§ **TASK BRIEF**
Reproduce the text of the data below line for line, keeping every character as it appears. Leave the pictures out of your answer.

☆ ☆ ☆ ☆ ☆ ☆ ☆

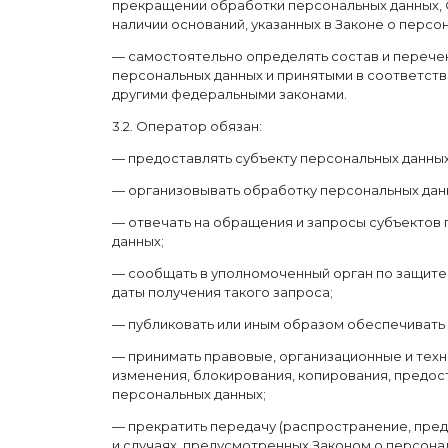
прекращении обработки персональных данных, 
наличии оснований, указанных в Законе о персо
— самостоятельно определять состав и перече
персональных данных и принятыми в соответств
другими федеральными законами.
3.2. Оператор обязан:
— предоставлять субъекту персональных данны
— организовывать обработку персональных дан
— отвечать на обращения и запросы субъектов 
данных;
— сообщать в уполномоченный орган по защите 
даты получения такого запроса;
— публиковать или иным образом обеспечивать
— принимать правовые, организационные и техн
изменения, блокирования, копирования, предос
персональных данных;
— прекратить передачу (распространение, пред
и случаях, предусмотренных Законом о персона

☆ ☆ ☆ ☆ ☆ ☆ ☆

§ **REPLY**
прекращении обработки персональных данных, 
наличии оснований, указанных в Законе о персо
— самостоятельно определять состав и перече
персональных данных и принятыми в соответств
другими федеральными законами.
3.2. Оператор обязан:
— предоставлять субъекту персональных данны
— организовывать обработку персональных дан
— отвечать на обращения и запросы субъектов 
данных;
— сообщать в уполномоченный орган по защите 
даты получения такого запроса;
— публиковать или иным образом обеспечивать
— принимать правовые, организационные и техн
изменения, блокирования, копирования, предос
персональных данных;
— прекратить передачу (распространение, пред
и случаях, предусмотренных Законом о персона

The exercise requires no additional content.